6. Suffer we the Apostle to interpret his own words by the whole tenor of his discourse. In the fifth verse of this chapter he had said, ‘Ye know that he (Christ) was manifested to take away our sins; and in him is no sin.’ What is the inference he draws from this? ‘Whosoever abideth in him sinneth not; whosoever sinneth hath not seen him, neither known him.’ To his enforcement of this important doctrine he premises an highly necessary caution: ‘Little children, let no man deceive you’ (for many will endeavour so to do; to persuade you that you may be unrighteous, that you may commit sin, and yet be children of God). ‘He that doth righteousness is righteous, even as he is righteous. He that committeth sin is of the devil; for the devil sinneth from the beginning.’ Then follows, ‘Whosoever is born of God doth not commit sin; for his seed remaineth in him: and he cannot sin, because he is born of God. In this (adds the Apostle) the children of God are manifest, and the children of the devil’ (1 John 3:7–10). By this plain mark (the committing or not committing sin) are they distinguished from each other. To the same effect are those words in his fifth chapter. ‘We know that whosoever is born of God sinneth not; but he that is begotten of God keepeth himself, and that wicked one toucheth him not’ (1 John 3:18).

Given information:
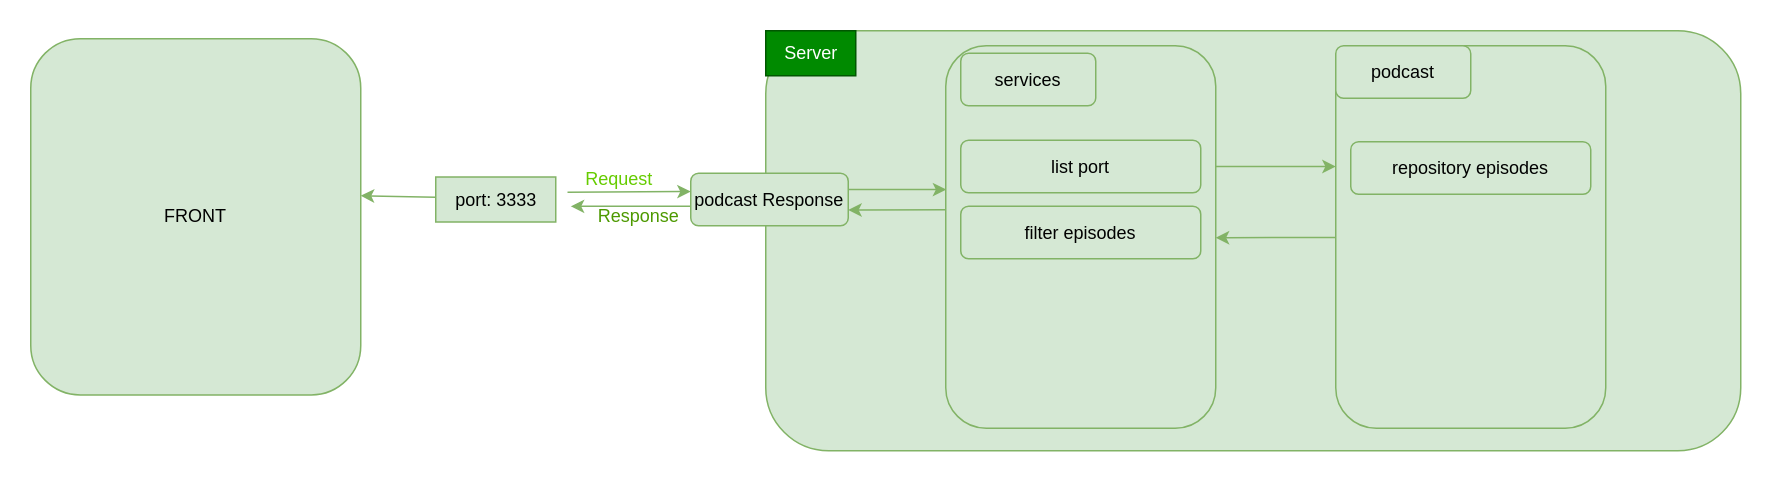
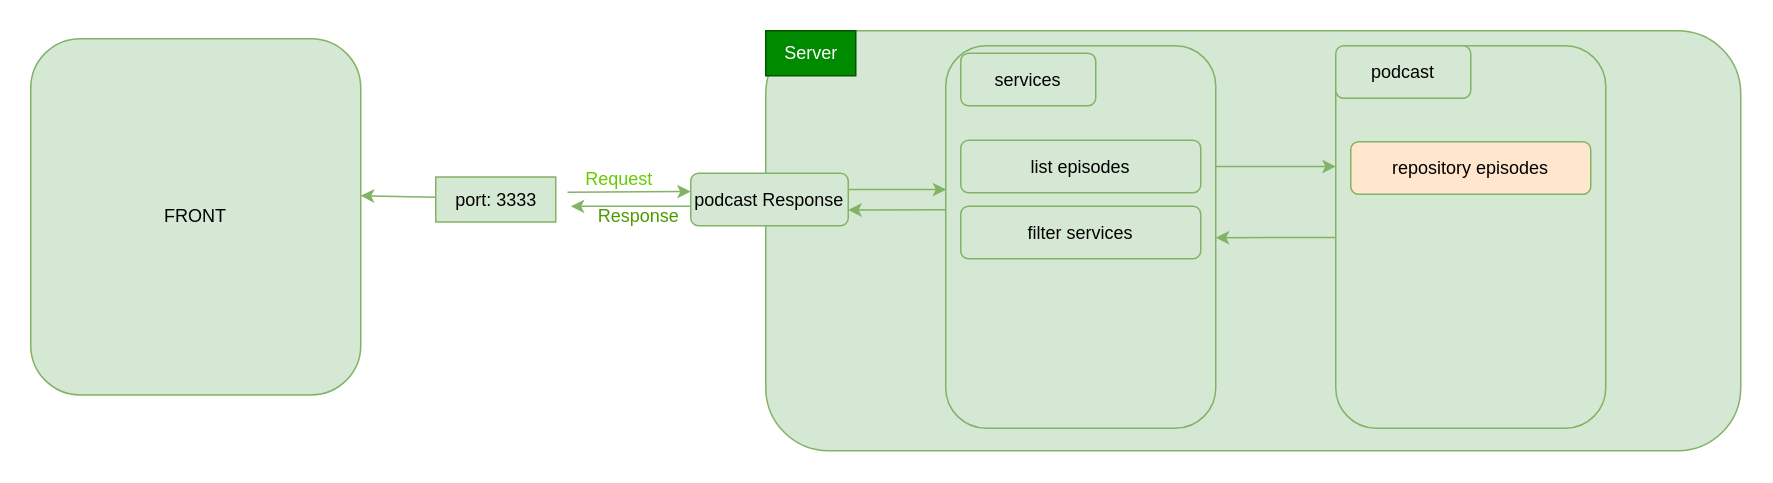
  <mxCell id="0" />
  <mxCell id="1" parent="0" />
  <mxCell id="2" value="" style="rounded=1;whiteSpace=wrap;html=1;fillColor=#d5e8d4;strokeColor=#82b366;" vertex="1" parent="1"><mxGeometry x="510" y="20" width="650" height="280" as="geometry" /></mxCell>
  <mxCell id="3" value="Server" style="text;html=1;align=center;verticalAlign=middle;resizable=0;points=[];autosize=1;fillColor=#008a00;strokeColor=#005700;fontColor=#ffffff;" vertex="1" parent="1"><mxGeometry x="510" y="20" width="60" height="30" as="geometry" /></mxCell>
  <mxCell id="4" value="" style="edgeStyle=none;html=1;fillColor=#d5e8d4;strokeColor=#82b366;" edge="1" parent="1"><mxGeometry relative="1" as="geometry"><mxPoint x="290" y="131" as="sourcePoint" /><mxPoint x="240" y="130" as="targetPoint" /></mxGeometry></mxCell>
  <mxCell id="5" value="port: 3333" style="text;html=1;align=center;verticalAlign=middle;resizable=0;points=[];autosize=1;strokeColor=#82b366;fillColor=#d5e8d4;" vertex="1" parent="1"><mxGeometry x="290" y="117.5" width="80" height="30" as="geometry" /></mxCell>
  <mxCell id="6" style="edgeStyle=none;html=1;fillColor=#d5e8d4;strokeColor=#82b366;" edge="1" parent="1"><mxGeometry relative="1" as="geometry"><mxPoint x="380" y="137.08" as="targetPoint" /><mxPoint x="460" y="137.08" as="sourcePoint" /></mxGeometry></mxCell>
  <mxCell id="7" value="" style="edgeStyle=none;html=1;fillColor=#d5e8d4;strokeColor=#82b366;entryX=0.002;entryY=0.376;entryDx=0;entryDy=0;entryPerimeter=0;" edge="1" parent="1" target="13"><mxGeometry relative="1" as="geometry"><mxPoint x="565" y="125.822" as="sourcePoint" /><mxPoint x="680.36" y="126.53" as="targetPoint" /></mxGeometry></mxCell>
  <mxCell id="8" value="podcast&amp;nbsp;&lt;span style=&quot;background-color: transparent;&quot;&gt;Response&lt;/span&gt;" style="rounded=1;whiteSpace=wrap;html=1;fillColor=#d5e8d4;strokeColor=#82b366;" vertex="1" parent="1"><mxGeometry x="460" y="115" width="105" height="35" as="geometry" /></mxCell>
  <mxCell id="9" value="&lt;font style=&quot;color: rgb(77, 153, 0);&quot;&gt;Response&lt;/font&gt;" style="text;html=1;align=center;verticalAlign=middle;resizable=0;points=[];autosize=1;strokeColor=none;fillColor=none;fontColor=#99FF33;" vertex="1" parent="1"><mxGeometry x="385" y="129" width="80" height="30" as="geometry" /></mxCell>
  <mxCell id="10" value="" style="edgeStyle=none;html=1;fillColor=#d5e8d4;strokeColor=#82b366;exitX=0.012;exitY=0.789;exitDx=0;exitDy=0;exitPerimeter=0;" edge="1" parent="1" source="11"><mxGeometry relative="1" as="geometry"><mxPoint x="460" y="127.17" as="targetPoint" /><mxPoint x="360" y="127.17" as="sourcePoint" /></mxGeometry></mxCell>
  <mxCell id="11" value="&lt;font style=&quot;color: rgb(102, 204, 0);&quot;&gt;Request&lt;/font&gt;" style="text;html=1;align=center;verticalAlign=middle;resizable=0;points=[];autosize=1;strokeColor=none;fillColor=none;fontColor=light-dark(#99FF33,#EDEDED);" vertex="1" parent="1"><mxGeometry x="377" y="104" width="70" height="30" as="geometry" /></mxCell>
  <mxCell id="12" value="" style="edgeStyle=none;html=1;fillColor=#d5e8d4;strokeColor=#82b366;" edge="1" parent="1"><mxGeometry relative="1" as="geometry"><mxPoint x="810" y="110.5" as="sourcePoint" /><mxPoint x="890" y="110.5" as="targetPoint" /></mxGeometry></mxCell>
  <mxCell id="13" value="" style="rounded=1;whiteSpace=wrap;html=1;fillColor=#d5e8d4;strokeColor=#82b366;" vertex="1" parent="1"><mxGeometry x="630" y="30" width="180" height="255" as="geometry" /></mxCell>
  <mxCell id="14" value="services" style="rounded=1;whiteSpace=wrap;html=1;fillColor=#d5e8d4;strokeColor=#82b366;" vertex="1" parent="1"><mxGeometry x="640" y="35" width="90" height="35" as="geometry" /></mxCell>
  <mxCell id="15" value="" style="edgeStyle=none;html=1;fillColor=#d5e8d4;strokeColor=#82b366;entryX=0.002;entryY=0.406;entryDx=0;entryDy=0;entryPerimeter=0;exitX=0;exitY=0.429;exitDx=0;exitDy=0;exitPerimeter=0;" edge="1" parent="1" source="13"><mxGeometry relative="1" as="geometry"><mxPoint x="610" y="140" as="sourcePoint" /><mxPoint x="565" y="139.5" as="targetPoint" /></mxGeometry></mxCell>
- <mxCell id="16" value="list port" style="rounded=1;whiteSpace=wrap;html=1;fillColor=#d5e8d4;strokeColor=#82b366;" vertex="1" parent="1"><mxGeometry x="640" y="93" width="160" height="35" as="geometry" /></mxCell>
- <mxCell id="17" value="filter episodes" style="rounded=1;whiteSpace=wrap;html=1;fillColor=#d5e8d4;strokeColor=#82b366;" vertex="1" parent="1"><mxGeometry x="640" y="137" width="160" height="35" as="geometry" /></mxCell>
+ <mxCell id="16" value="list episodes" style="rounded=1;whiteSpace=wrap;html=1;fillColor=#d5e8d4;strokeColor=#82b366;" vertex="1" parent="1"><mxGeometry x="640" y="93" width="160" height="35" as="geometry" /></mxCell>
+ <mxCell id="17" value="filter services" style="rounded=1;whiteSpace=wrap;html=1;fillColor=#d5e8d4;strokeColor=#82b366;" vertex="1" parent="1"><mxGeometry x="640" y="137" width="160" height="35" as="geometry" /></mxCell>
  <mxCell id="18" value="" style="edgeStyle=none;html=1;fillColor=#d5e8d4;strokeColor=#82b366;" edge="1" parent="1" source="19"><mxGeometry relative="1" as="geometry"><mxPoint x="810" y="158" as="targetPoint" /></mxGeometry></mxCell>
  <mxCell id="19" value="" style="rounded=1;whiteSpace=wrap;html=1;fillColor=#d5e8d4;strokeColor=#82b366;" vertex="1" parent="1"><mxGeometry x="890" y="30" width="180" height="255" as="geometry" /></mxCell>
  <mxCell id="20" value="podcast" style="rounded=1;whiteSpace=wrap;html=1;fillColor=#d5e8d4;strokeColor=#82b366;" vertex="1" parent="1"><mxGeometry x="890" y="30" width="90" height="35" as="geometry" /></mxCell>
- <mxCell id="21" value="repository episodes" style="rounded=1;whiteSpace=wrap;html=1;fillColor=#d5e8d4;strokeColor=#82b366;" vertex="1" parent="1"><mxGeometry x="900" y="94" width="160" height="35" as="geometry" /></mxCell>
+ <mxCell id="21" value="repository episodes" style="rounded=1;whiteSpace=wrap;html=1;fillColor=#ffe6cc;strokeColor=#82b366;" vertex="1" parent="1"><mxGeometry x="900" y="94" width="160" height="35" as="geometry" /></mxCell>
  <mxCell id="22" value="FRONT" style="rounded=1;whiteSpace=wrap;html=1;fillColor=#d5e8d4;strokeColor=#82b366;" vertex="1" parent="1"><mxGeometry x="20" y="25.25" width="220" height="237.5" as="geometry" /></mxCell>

* * *

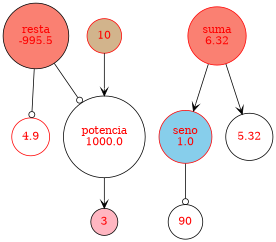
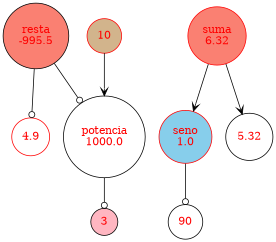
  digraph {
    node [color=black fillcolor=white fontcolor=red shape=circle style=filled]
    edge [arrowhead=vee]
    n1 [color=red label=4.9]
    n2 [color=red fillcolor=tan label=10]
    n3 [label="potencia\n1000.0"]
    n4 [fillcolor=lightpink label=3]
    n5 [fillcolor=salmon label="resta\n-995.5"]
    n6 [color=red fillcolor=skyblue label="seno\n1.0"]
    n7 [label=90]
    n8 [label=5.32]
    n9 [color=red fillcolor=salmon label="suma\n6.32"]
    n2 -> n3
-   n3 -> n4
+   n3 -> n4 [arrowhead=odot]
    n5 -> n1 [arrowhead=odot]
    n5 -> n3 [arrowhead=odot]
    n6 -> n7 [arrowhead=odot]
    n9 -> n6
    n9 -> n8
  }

Exercise requirements:
a: Which lines in the records contain the string "list"? Copy each of them.
b: How would the passage on sin and the children of God go on after its final sentence? Write the next part.

Final answers:
a:
- <mxCell id="16" value="list port" style="rounded=1;whiteSpace=wrap;html=1;fillColor=#d5e8d4;strokeColor=#82b366;" vertex="1" parent="1"><mxGeometry x="640" y="93" width="160" height="35" as="geometry" /></mxCell>
+ <mxCell id="16" value="list episodes" style="rounded=1;whiteSpace=wrap;html=1;fillColor=#d5e8d4;strokeColor=#82b366;" vertex="1" parent="1"><mxGeometry x="640" y="93" width="160" height="35" as="geometry" /></mxCell>

b:
7. Another fruit of this living faith is peace. For ‘being justified by faith’, having all our sins blotted out, ‘we have peace with God, through our Lord Jesus Christ’ (Rom. 5:1). This indeed our Lord himself, the night before his death, solemnly bequeathed to all his followers. ‘Peace (saith he) I leave with you’; (you who ‘believe in God’, and ‘believe also in me’) ‘my peace I give unto you. Not as the world giveth, give I unto you. Let not your heart be troubled, neither let it be afraid’ (John 14:27). And again, ‘These things have I spoken unto you, that in me ye might have peace’ (John 16:33). This is that ‘peace of God which passeth all understanding’; that serenity of soul which it hath not entered into the heart of a natural man to conceive, and which it is not possible for even the spiritual man to utter. And it is a peace which all the powers of earth and hell are unable to take from him. Waves and storms beat upon it, but they shake it not; for it is founded upon a rock. It keepeth the hearts and minds of the children of God at all times and in all places. Whether they are in ease or in pain, in sickness or health, in abundance or want, they are happy in God. In every state they have learned to be content, yea, to give thanks unto God through Christ Jesus; being well assured that ‘whatsoever is, is best’; because it is his will concerning them. So that in all the vicissitudes of life their ‘heart standeth fast, believing in the Lord’.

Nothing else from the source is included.